Computing $b$: The Karush-Kuhn-Tucker complementary slackness conditions state that at the optimum \begin{align*} &\alpha_i [y_i(\inner{\g w}{\g x_i} + b) -1 + \xi_i ] = 0, \quad i=1,\dots,N\\ & \mu_i \xi_i = 0 \end{align*} On the one hand, the first line implies that $$ \alpha_i \neq 0 \quad \Rightarrow\quad y_i(\inner{\g w}{\g x_i} + b) = 1 - \xi_i . $$ On the other hand, the second line implies that whenever $\xi_i \neq 0$, we have $\mu_i = 0$ and $\alpha_i = C - \mu_i = C$. Thus, we cannot have $\alpha_i < C$ if $\xi_i\neq 0$, or conversly, $$ \alpha_i < C\quad \Rightarrow\quad \xi_i = 0 $$ By combining these two implications we get \begin{align*} 0 < \alpha_i < C\quad &\Rightarrow\quad y_i(\inner{\g w}{\g x_i} + b) = 1 & \left(\mbox{the point } \g x_i \mbox{ lies exactly on the margin boundary}\right)\\ & \Rightarrow\quad b = \frac{1}{y_i} (1 - y_i \inner{\g w}{\g x_i} ) \\ & \Rightarrow\quad b = y_i - \inner{\g w}{\g x_i} & \left(\mbox{due to } y_i = \sign(y_i) = \frac{1}{\sign(y_i)} = \frac{1}{y_i}\right). \end{align*}
Though this formula could be directly applied to estimate $b$ with any $i$ such that $0 < \alpha_i < C$, in practice, better numerical stability is obtained by averaging over multiple points that lie exactly on the margin boundary (as proposed in the grey box above).

Support vectors

We have already seen while discussing the optimal separating hyperplane that, in the case of a linearly separable data set, the solution only depends on a subset of the data points, which we call support vectors.

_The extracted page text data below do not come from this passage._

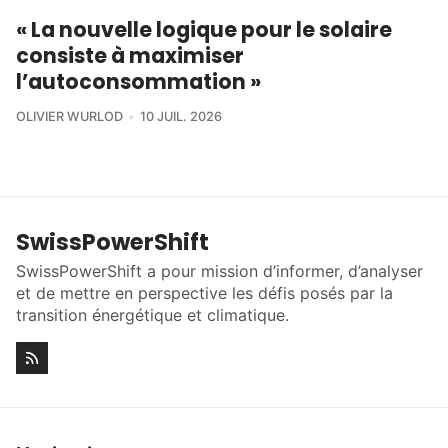
« La nouvelle logique pour le solaire
consiste à maximiser
l’autoconsommation »
OLIVIER WURLOD
10 JUIL. 2026
SwissPowerShift
SwissPowerShift a pour mission d’informer, d’analyser
et de mettre en perspective les défis posés par la
transition énergétique et climatique.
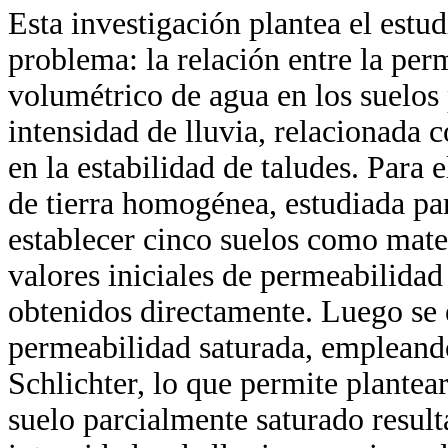
Esta investigación plantea el est
problema: la relación entre la per
volumétrico de agua en los suelos 
intensidad de lluvia, relacionada 
en la estabilidad de taludes. Para e
de tierra homogénea, estudiada par
establecer cinco suelos como mater
valores iniciales de permeabilida
obtenidos directamente. Luego se 
permeabilidad saturada, empleando
Schlichter, lo que permite plantea
suelo parcialmente saturado resulta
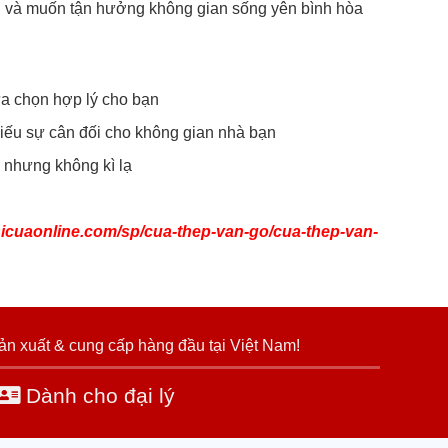
an và muốn tận hưởng không gian sống yên bình hòa
ựa chọn hợp lý cho bạn
hiếu sự cân đối cho không gian nhà bạn
ạ nhưng không kì lạ
thicuaonline.com/sp/cua-thep-van-go/cua-thep-van-
ản xuất & cung cấp hàng đầu tại Việt Nam!
Dành cho đại lý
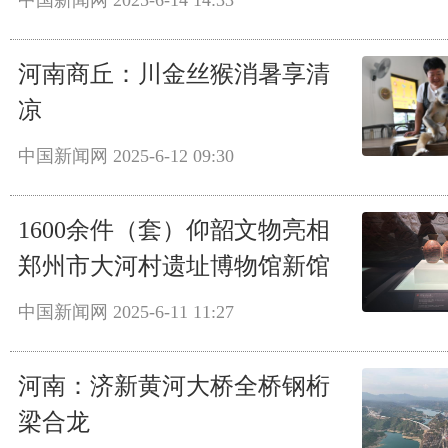
中国新闻网
2025-6-14 14:33
河南商丘：川金丝猴消暑享清
凉
中国新闻网
2025-6-12 09:30
1600余件（套）仰韶文物亮相
郑州市大河村遗址博物馆新馆
中国新闻网
2025-6-11 11:27
河南：济新黄河大桥全桥钢桁
梁合龙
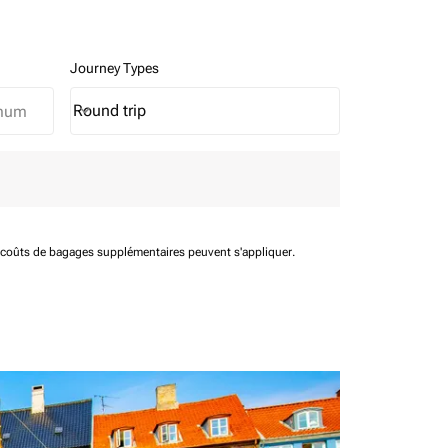
Journey Types
Round trip
keyboard_arrow_down
Journey Types option Round trip Selected
t coûts de bagages supplémentaires peuvent s'appliquer.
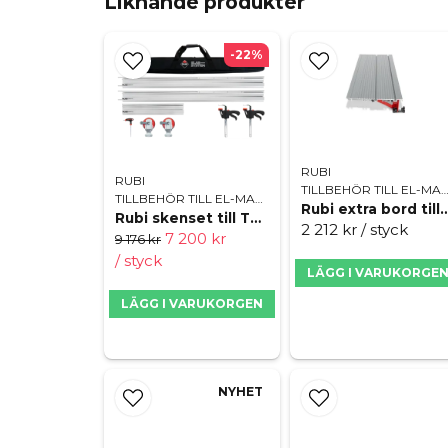
Liknande produkter
-22%
RUBI
RUBI
TILLBEHÖR TILL EL-MASK
TILLBEHÖR TILL EL-MASKINER
Rubi extra bord ti
Rubi skenset till TC-125 G2
2 212 kr
/ styck
7 200 kr
9 176 kr
/ styck
LÄGG I VARUKORGE
LÄGG I VARUKORGEN
NYHET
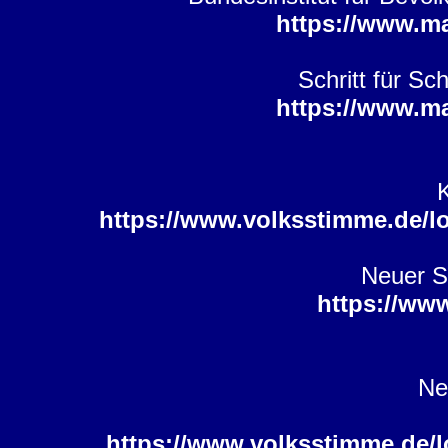
https://www.m
Schritt für Sc
https://www.m
K
https://www.volksstimme.de/l
Neuer S
https://ww
Ne
https://www.volksstimme.de/l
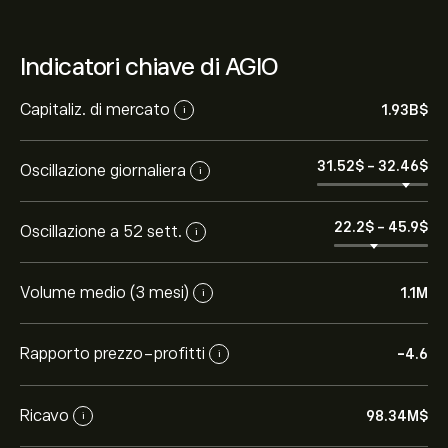
Indicatori chiave di AGIO
Capitaliz. di mercato
1.93B‎$‎
i
31.52‎$‎
-
32.46‎$‎
Oscillazione giornaliera
i
22.2‎$‎
-
45.9‎$‎
Oscillazione a 52 sett.
i
Volume medio (3 mesi)
1.1M
i
Rapporto prezzo-profitti
-4.6
i
Ricavo
98.34M‎$‎
i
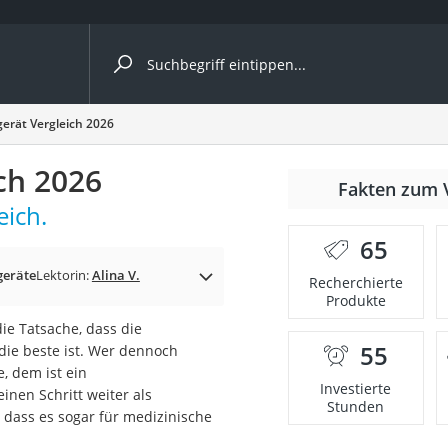
ergleiche nach Kategorie
gerät Vergleich 2026
ich 2026
r
Fakten zum 
eich.
65
geräte
Lektorin:
Alina V.
Recherchierte
Produkte
ger
ie Tatsache, dass die
s
55
 die beste ist. Wer dennoch
, dem ist ein
Investierte
inen Schritt weiter als
Stunden
, dass es sogar für medizinische
ne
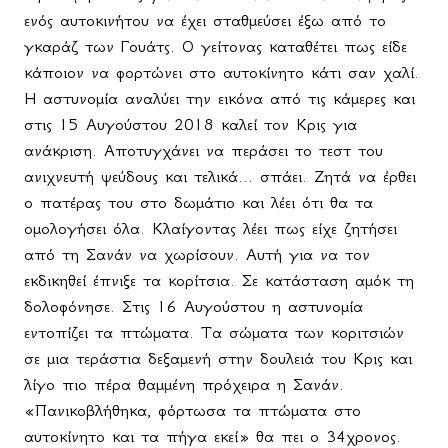
ενός αυτοκινήτου να έχει σταθμεύσει έξω από το
γκαράζ των Γουάτς. Ο γείτονας καταθέτει πως είδε
κάποιον να φορτώνει στο αυτοκίνητο κάτι σαν χαλί.
Η αστυνομία αναλύει την εικόνα από τις κάμερες και
στις 15 Αυγούστου 2018 καλεί τον Κρις για
ανάκριση. Αποτυγχάνει να περάσει το τεστ του
ανιχνευτή ψεύδους και τελικά... σπάει. Ζητά να έρθει
ο πατέρας του στο δωμάτιο και λέει ότι θα τα
ομολογήσει όλα. Κλαίγοντας λέει πως είχε ζητήσει
από τη Σανάν να χωρίσουν. Αυτή για να τον
εκδικηθεί έπνιξε τα κορίτσια. Σε κατάσταση αμόκ τη
δολοφόνησε. Στις 16 Αυγούστου η αστυνομία
εντοπίζει τα πτώματα. Τα σώματα των κοριτσιών
σε μια τεράστια δεξαμενή στην δουλειά του Κρις και
λίγο πιο πέρα θαμμένη πρόχειρα η Σανάν.
«Πανικοβλήθηκα, φόρτωσα τα πτώματα στο
αυτοκίνητο και τα πήγα εκεί» θα πει ο 34χρονος.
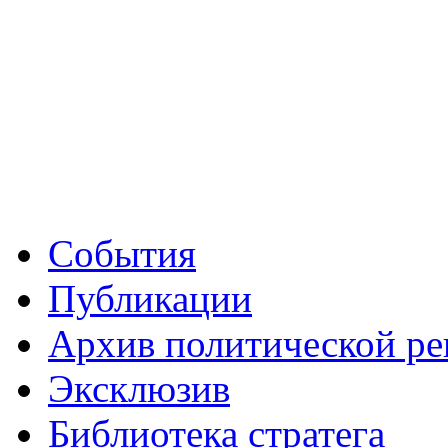
События
Публикации
Архив политической р
Эксклюзив
Библиотека стратега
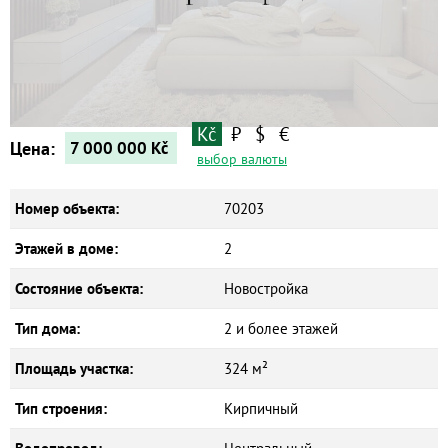
Квартиры
Дома
Новостройки
Коммерческие объекты
Kč
₽
$
€
Цена:
7 000 000
Kč
выбор валюты
Номер объекта:
70203
Этажей в доме:
2
Состояние объекта:
Новостройка
Тип дома:
2 и более этажей
Площадь участка:
324 м²
Тип строения:
Кирпичный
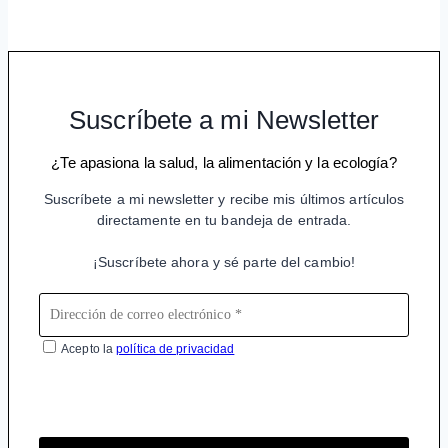
Suscríbete a mi Newsletter
¿Te apasiona la salud, la alimentación y la ecología?
Suscríbete a mi newsletter y recibe mis últimos artículos
directamente en tu bandeja de entrada.
¡Suscríbete ahora y sé parte del cambio!
Acepto la
política de privacidad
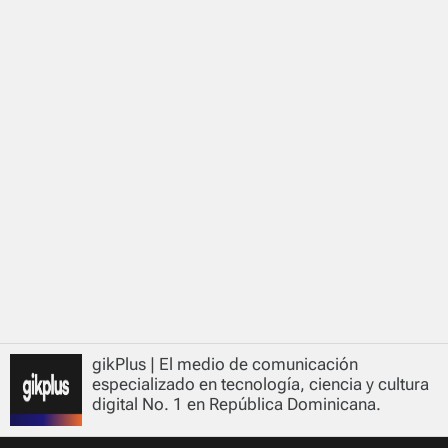
gikPlus | El medio de comunicación
especializado en tecnología, ciencia y cultura
digital No. 1 en República Dominicana.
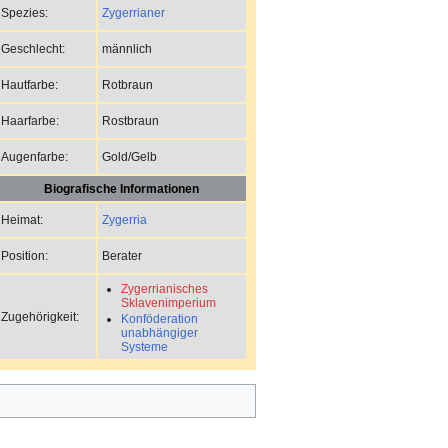
Zygerrianer
Spezies:
männlich
Geschlecht:
Rotbraun
Hautfarbe:
Rostbraun
Haarfarbe:
Gold/Gelb
Augenfarbe:
Biografische Informationen
Zygerria
Heimat:
Berater
Position:
Zygerrianisches
Sklavenimperium
Zugehörigkeit:
Konföderation
unabhängiger
Systeme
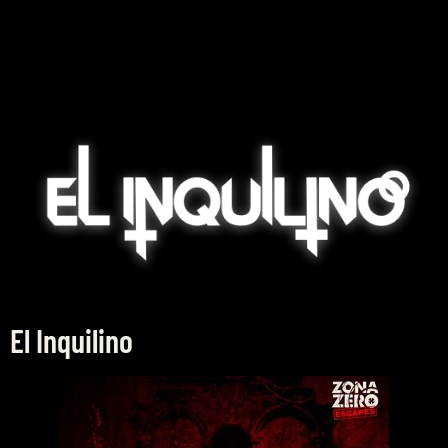
El Inquilino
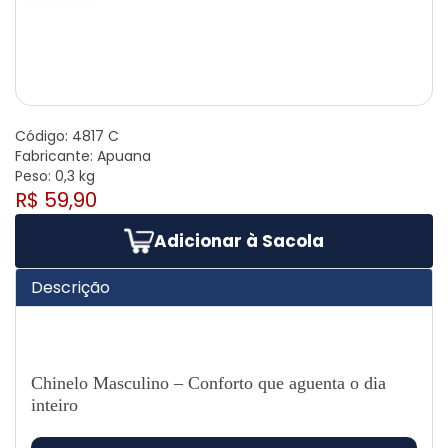
Código:
4817 C
Fabricante:
Apuana
Peso:
0,3 kg
R$ 59,90
Adicionar à Sacola
Descrição
Chinelo Masculino – Conforto que aguenta o dia
inteiro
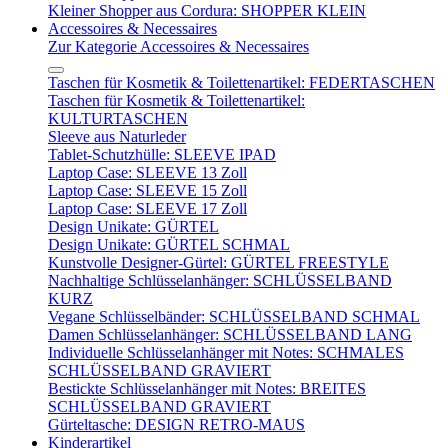
Kleiner Shopper aus Cordura: SHOPPER KLEIN
Accessoires & Necessaires
Zur Kategorie Accessoires & Necessaires
Taschen für Kosmetik & Toilettenartikel: FEDERTASCHEN
Taschen für Kosmetik & Toilettenartikel:
KULTURTASCHEN
Sleeve aus Naturleder
Tablet-Schutzhülle: SLEEVE IPAD
Laptop Case: SLEEVE 13 Zoll
Laptop Case: SLEEVE 15 Zoll
Laptop Case: SLEEVE 17 Zoll
Design Unikate: GÜRTEL
Design Unikate: GÜRTEL SCHMAL
Kunstvolle Designer-Gürtel: GÜRTEL FREESTYLE
Nachhaltige Schlüsselanhänger: SCHLÜSSELBAND
KURZ
Vegane Schlüsselbänder: SCHLÜSSELBAND SCHMAL
Damen Schlüsselanhänger: SCHLÜSSELBAND LANG
Individuelle Schlüsselanhänger mit Notes: SCHMALES
SCHLÜSSELBAND GRAVIERT
Bestickte Schlüsselanhänger mit Notes: BREITES
SCHLÜSSELBAND GRAVIERT
Gürteltasche: DESIGN RETRO-MAUS
Kinderartikel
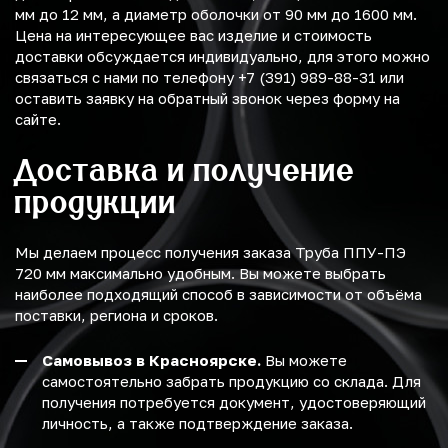
мм до 12 мм, а диаметр оболочки от 90 мм до 1600 мм.
Цена на интересующее вас изделие и стоимость
доставки обсуждается индивидуально, для этого можно
связаться с нами по телефону +7 (391) 989-88-31 или
оставить заявку на обратный звонок через форму на
сайте.
Доставка и получение
продукции
Мы делаем процесс получения заказа Труба ППУ-ПЭ
720 мм максимально удобным. Вы можете выбрать
наиболее подходящий способ в зависимости от объёма
поставки, региона и сроков.
Самовывоз в Красноярске.
Вы можете
самостоятельно забрать продукцию со склада. Для
получения потребуется документ, удостоверяющий
личность, а также подтверждение заказа.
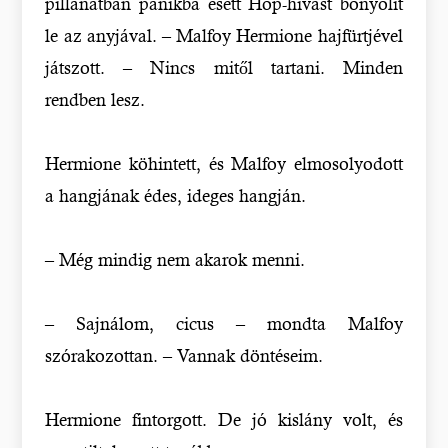
pillanatban pánikba esett Hop-hívást bonyolít
le az anyjával. – Malfoy Hermione hajfürtjével
játszott. – Nincs mitől tartani. Minden
rendben lesz.
Hermione köhintett, és Malfoy elmosolyodott
a hangjának édes, ideges hangján.
– Még mindig nem akarok menni.
– Sajnálom, cicus – mondta Malfoy
szórakozottan. – Vannak döntéseim.
Hermione fintorgott. De jó kislány volt, és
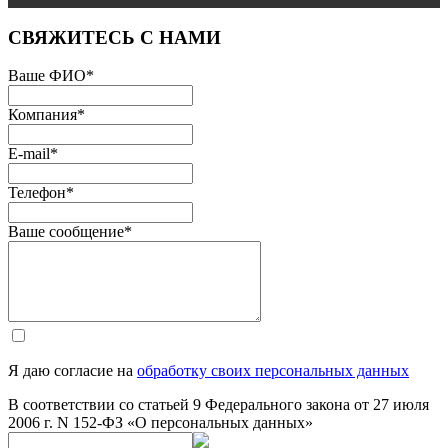
СВЯЖИТЕСЬ С НАМИ
Ваше ФИО
*
Компания
*
E-mail
*
Телефон
*
Ваше сообщение
*
Я даю согласие на
обработку своих персональных данных
В соответствии со статьей 9 Федерального закона от 27 июля
2006 г. N 152-ФЗ «О персональных данных»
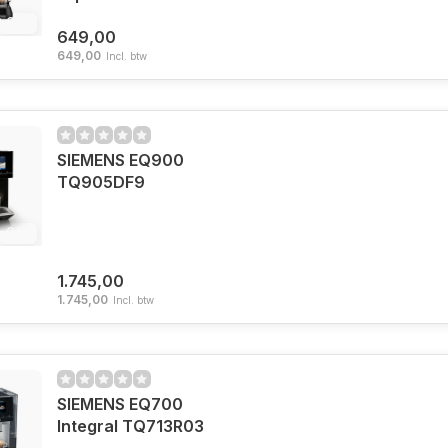
6%
649,00
649,00
Incl. btw
SIEMENS EQ900
TQ905DF9
6%
1.745,00
1.745,00
Incl. btw
SIEMENS EQ700
Integral TQ713R03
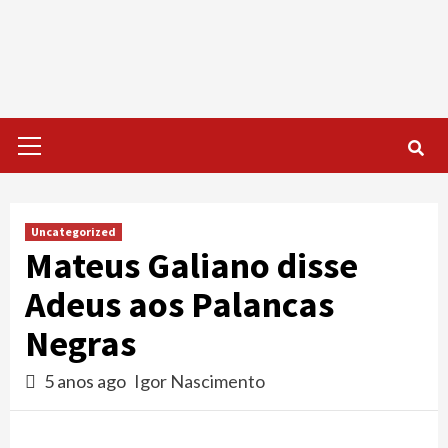
Skip
to
content
Primary
Menu
Uncategorized
Mateus Galiano disse
Adeus aos Palancas
Negras
5 anos ago
Igor Nascimento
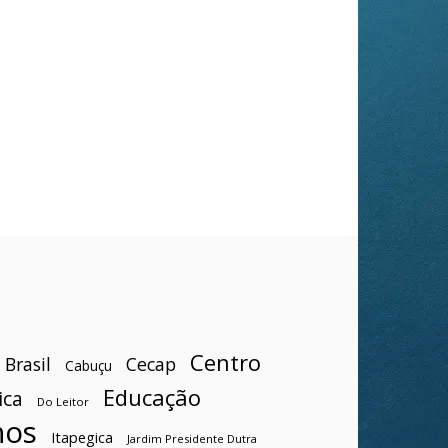
Centro
Brasil
Cecap
Cabuçu
Educação
ica
Do Leitor
hos
Itapegica
Jardim Presidente Dutra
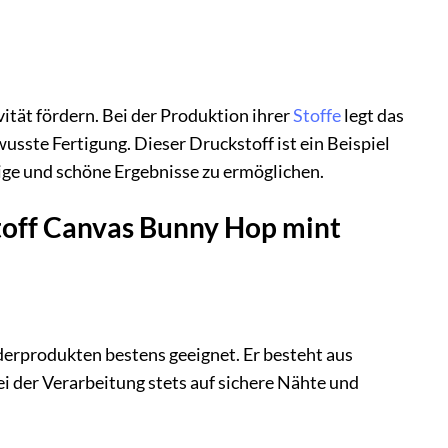
ität fördern. Bei der Produktion ihrer
Stoffe
legt das
ste Fertigung. Dieser Druckstoff ist ein Beispiel
ige und schöne Ergebnisse zu ermöglichen.
stoff Canvas Bunny Hop mint
derprodukten bestens geeignet. Er besteht aus
 der Verarbeitung stets auf sichere Nähte und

A similar property holds in the soft-margin case. For an SVM, the set of support vectors is the set of training points with index $i$ such that $\alpha_i>0$. The fact that these support the solution is clearly seen from the dual expression of $\g w$, $$ \g w = \sum_{i=1}^N \alpha_i y_i \g x_i = \sum_{\alpha_i > 0} \alpha_i y_i \g x_i , $$ in which only the pairs $(\g x_i, y_i)$ with $\alpha_i >0$ play a role (the others have Lagrange multipliers $\alpha_i = 0$ due to the constraints $\alpha_i\geq 0$).